It might have been a while, and you’re now looking for a reminder that you can still do it. It might be that you’re desperate for some cash and want to make a quick deal. Or you might just be wondering just how little time it can take you to put a picture on the market and land a sale.
Photography is a business not a get-rich-quick scheme and it doesn’t easily lend itself to fast turnovers. But if you are wondering how quickly you can change an image in your hand into money in your pocket, there are a few things you can do to break your own speed record.
Microstock can Sell in Microseconds
Probably the easiest method is to upload a photo to a microstock site. UrbanCow at iStockPhoto, for example, manages a lightbox that shows images which have been downloaded within a day of being approved.
The lightbox currently contains some 12,873 photos and vectors, some of which were sold within minutes of making their appearance on the site.
That sounds like a very simple solution then… and naturally if it were, everyone would be doing it.
The problems begin, of course, with where you begin as a photographer. If you happen to have a commercial stock image available on your hard drive, then the time from upload to sale would be little more than the time it takes to upload it, add the right keywords and description, and wait for approval.
None of these things is going to happen particularly quickly though.
Uploading can be slow and tedious, especially if you’re submitting more than one image. Unless you have a keyword list ready, the research can hold you back a little and isn’t the sort of thing you want to skip past.

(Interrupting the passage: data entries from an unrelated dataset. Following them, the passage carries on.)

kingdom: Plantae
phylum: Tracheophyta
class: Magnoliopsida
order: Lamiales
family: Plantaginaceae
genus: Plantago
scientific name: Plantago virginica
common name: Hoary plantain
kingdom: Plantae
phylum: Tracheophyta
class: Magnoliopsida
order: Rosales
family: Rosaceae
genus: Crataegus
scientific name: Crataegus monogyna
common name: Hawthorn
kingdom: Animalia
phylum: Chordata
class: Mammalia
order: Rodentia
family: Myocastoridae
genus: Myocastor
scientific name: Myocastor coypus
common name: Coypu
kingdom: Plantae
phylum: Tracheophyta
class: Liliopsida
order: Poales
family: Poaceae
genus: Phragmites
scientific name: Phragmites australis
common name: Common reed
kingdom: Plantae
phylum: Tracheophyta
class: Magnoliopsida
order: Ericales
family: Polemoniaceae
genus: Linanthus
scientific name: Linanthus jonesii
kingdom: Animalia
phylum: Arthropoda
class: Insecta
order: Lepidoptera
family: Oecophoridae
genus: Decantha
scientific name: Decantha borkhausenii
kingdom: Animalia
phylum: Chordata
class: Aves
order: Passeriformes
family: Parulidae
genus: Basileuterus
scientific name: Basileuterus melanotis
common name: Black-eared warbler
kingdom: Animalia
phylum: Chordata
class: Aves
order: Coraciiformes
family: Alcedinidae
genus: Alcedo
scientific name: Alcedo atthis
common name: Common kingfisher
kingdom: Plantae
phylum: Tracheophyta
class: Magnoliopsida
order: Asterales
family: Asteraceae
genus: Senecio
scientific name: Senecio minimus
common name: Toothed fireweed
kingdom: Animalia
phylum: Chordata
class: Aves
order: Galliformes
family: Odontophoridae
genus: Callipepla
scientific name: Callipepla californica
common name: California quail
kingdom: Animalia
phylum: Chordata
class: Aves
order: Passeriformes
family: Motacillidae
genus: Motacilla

And worse, the approval period for many microstock sites can last for days.
And that’s assuming you have a sellable photograph ready. If you’re going to create one from scratch to generate some quick cash, then you’ll need to add several more hours to the timescale for preparation, shooting and editing.
So although it’s possible to come across images that sold on microstock sites in milliseconds, once you’ve factored in the time taken to create the image and put it on the site, you could find you’re actually looking at several hours of work and several days of waiting.
To earn a few cents. If it happens.
Cold Calling the Media
Perhaps a better option then is to go for a bigger sale and a smaller market. Instead of putting your image in front of lots of potential buyers, you could offer them to a few selected buyers such as those in the media. (Some publications even print upcoming needs in their latest notes to photographers.)
Magazines though can take weeks to respond to unsolicited queries so you might do better with news outlets, which often have to move much faster. The challenge here will be to create an image of an event that’s important enough for the outlet to need right away… but which the outlet didn’t consider important enough to send one of their own photographers to record.
And you’ll also have to know who to call to pitch the image to.
Speed is important because you never know when people will lose interest in that particular celebrity; the public are fickle. That doesn’t mean… that an old picture of somebody who is famous now wouldn’t be worth a lot; it all depends on the context of the picture. Basically, as a rule of thumb, if you think the celeb wouldn’t be happy about the picture being printed in papers, the more money it would be worth.
Know where a celebrity is hanging out, grab a quick picture (especially one of them doing something they shouldn’t do) and offer it to a paparazzi service then, and you should know pretty fast whether you’ll be getting cash.
It terms of total time taken though, you will have to factor in travel to the destination as well as shooting, editing and pitching. You’ll still be looking at several hours’ work.
Shoot what you Know the Market Wants
What makes earning quick money from photography so difficult is that you’re always trying to predict what the market wants… then hope it makes a decision fast. One way to make that first step a little easier could be to use a bounty service like SpyMedia.com.
This lets buyers publish their needs so that photographers can go out and shoot them. The advantage for a photographer looking to make a quick buck is that you know someone wants it. If you happen to have a dramatic image of a telephone, for example, you could land a sale fast. Or as fast as it takes for the buyer to make up his mind, which might not be very fast at all.
Photography isn’t like making burgers. It takes time to create a good image. It takes a little more time to market it. It often takes a little more time still for a buyer to decide whether he wants to buy it.
There are sales channels which are faster than others and markets which need to move quicker than others. But ultimately, speedy sales tend to come with contacts, experience and the trust your buyers have in your images. That takes time to build too.